X
Home & Office

Telstra's disconnect with mum and dad investors

Telstra's mum and dad investors of the last decade and a half don't recognise the company they first invested in.
Written by Josh Taylor, Contributor

When your company has invested close to a billion dollars in cloud computing, and a room of shareholders goes silent when you ask what cloud computing is, it might be the time to panic. But the mum and dad Telstra investors seem to place a lot of trust in CEO David Thodey.

David Thodey


(Credit: Josh Taylor/ZDNet)

Thodey and CFO Andy Penn met with a small number of retail shareholders in Sydney yesterday, for an informal meeting ahead of the Annual General Meeting (AGM) next month. The crowd of no more than 100 people, mostly elderly retirees, were greeted by young, energetic-looking staff dressed rather dapperly in the new plaid Telstra retail outfits on the second floor of the Hilton yesterday afternoon. After milling through the crowd, Thodey and Penn took to the stage to deliver short speeches on where the company was at, before turning to questions for 90 minutes.

Telstra shareholders are like no other you will find in Australia. Under the Howard government, the then-government-owned Telstra was privatised, with the government pitching the shares as ideal for "mum and dad" investors.

It was seen as a good investment at the time. It was a solid investment in a company that had a monopoly in fixed line infrastructure, and mobile phones and the internet had barely taken off when the first round of shares went on sale in 1999. But 13 years down the track, a CEO that didn't work well with government, an overpriced network and loads of unhappy customers sent the share price down, and it has never fully recovered. Under Thodey's leadership, Telstra has brought close to three million customers to its mobile network through undercut prices and promises of improved customer service. The company's share price has started to improve, too. But it has a long way to go.

Today, around 40 percent of Telstra's shareholders are the so-called mum and dad investors, while around 60 percent are institutional investors. While Telstra's official AGM is much larger and a much more formal affair, Thodey said that the company decided to keep the special retail shareholders meetings that the company had started in 2011 to explain the National Broadband Network (NBN) deal, because it was a good way to get in touch with the retail shareholders.

Thodey kicked off the event by first talking about the company's investments in cloud computing. When he didn't get much of a response, he asked whether anyone in the room had an iPhone.

He didn't have much luck there, either.

"Who uses an iPhone here?
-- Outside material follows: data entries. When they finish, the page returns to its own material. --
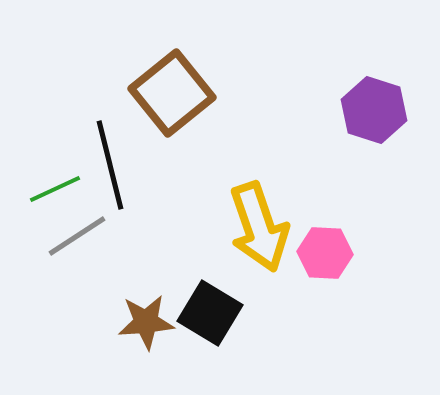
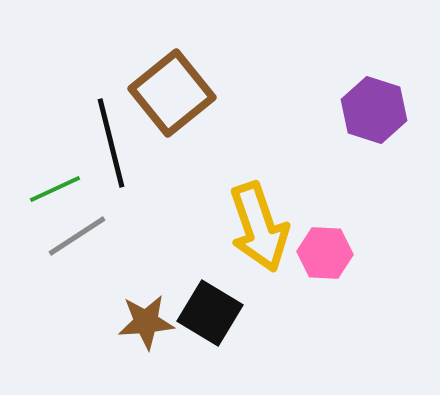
black line: moved 1 px right, 22 px up
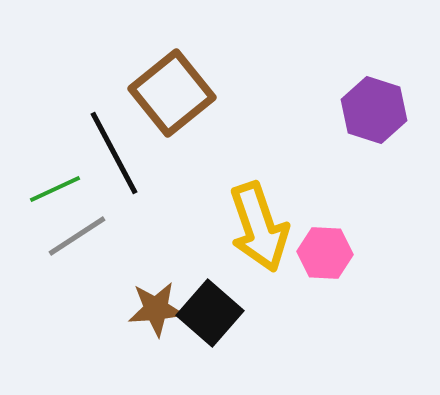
black line: moved 3 px right, 10 px down; rotated 14 degrees counterclockwise
black square: rotated 10 degrees clockwise
brown star: moved 10 px right, 13 px up
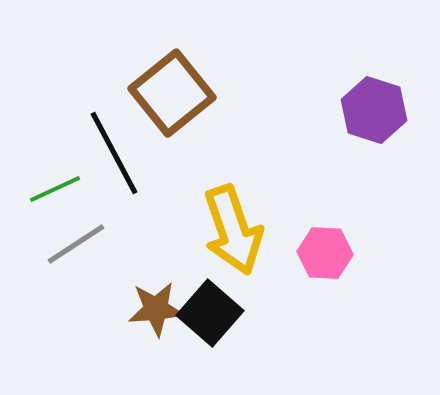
yellow arrow: moved 26 px left, 3 px down
gray line: moved 1 px left, 8 px down
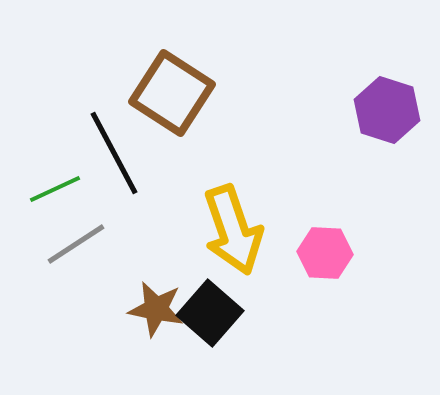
brown square: rotated 18 degrees counterclockwise
purple hexagon: moved 13 px right
brown star: rotated 16 degrees clockwise
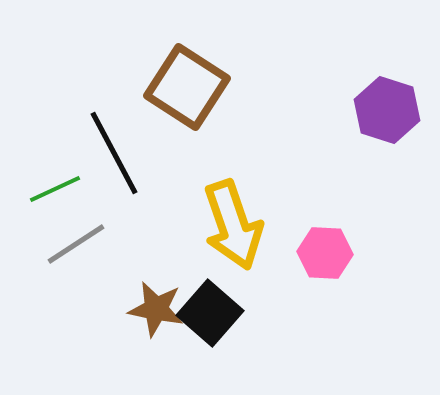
brown square: moved 15 px right, 6 px up
yellow arrow: moved 5 px up
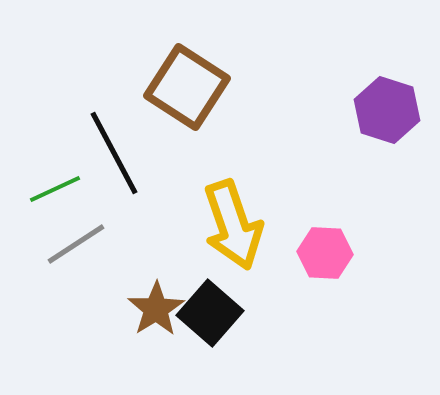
brown star: rotated 28 degrees clockwise
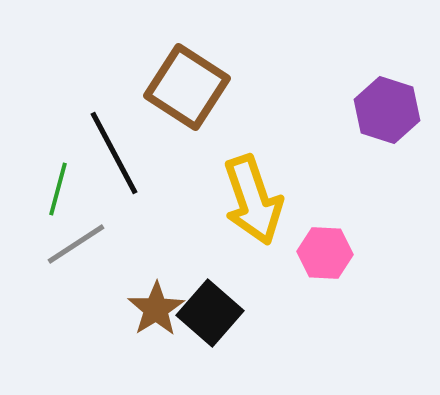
green line: moved 3 px right; rotated 50 degrees counterclockwise
yellow arrow: moved 20 px right, 25 px up
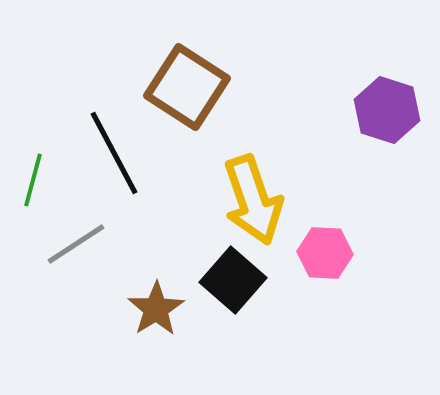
green line: moved 25 px left, 9 px up
black square: moved 23 px right, 33 px up
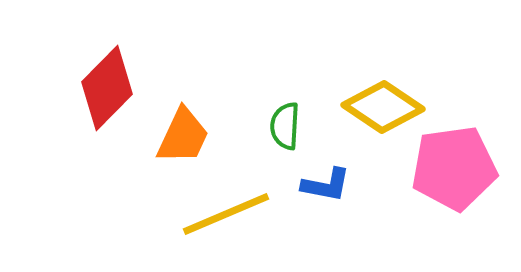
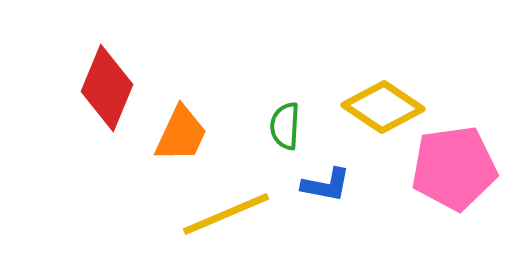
red diamond: rotated 22 degrees counterclockwise
orange trapezoid: moved 2 px left, 2 px up
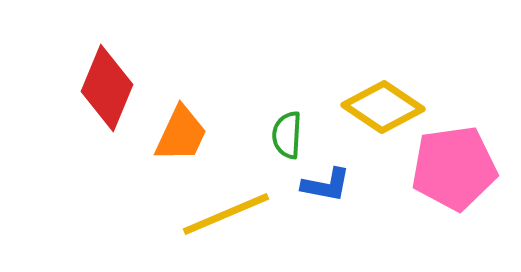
green semicircle: moved 2 px right, 9 px down
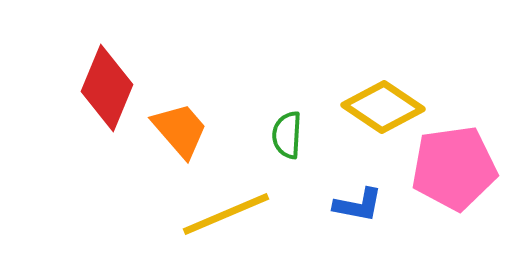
orange trapezoid: moved 1 px left, 4 px up; rotated 66 degrees counterclockwise
blue L-shape: moved 32 px right, 20 px down
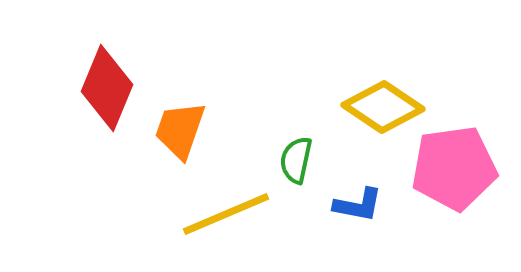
orange trapezoid: rotated 120 degrees counterclockwise
green semicircle: moved 9 px right, 25 px down; rotated 9 degrees clockwise
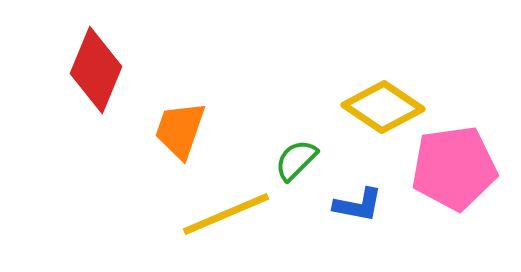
red diamond: moved 11 px left, 18 px up
green semicircle: rotated 33 degrees clockwise
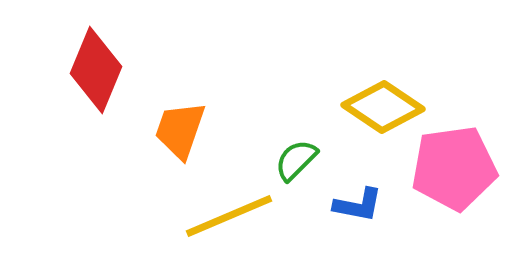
yellow line: moved 3 px right, 2 px down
Oh, you need to get with it, guys," he joked. "Apple is the largest company in the world now. It is very important for you to understand for Telstra, because this is where we generate a lot of revenue and a lot of business."

"You've got Samsung and Apple, and young people today, they just live on these things. They don't read newspapers, they will go and use a tablet or a smartphone to read the information. People are changing the way they live, and it is about being connected."

When it turned to questions, only two or three of the questions directly related to shares or dividends. The shareholders gathered today just wanted a few things explained to them.

"I'm pretty old, and I've got a landline phone and I believe the landlines are on the way down. And I just wonder how long they're going to last for, before they go out all together," the first questioner asked.

This question came up a number of times. Thodey insisted that Telstra had no plans to do away with fixed line services any time soon. One questioner just wanted a better way to speak to customer service, but admitted that he was a loyal customer of Telstra's.

"Back 60 odd years ago, we had to build our own telephone line, and I've been with Telstra ever since. I must say things are a bit better today than they were then."

Many questions were about offering cheaper services to seniors, or wanting pamphlets to explain technology to them. One was quite adamant on getting a pamphlet when Thodey suggested he could visit a website. Another admitted that she felt intimated by the "IT whiz kids" in Telstra shops, and suggested there should be more programs to help seniors with technology. A lady who had difficulty understanding predictive text on her mobile phone pleaded with Thodey to keep seniors in mind as the company races ahead into the 21st century.

"The thing is, our memory goes a little bit [and] when I try to click on things, it doesn't work the way I was told it would work."

While it is easy to brand these shareholders as luddites or the Grandpa Simpsons of the world, wanting to tell everyone about the time they set the toaster to three-medium-brown, these are people who trusted former Prime Minister John Howard when he said it was good to invest in Telstra. It was their telephone company. The telephone boxes they saw on the street corner. It wasn't a "computer" company, as one shareholder said yesterday. And it's not that they're angry with the direction the company is taking them; they just want to understand it.

And Thodey's appears to get that.

"We very much appreciate the value of our seniors and wiser people in the community," he said.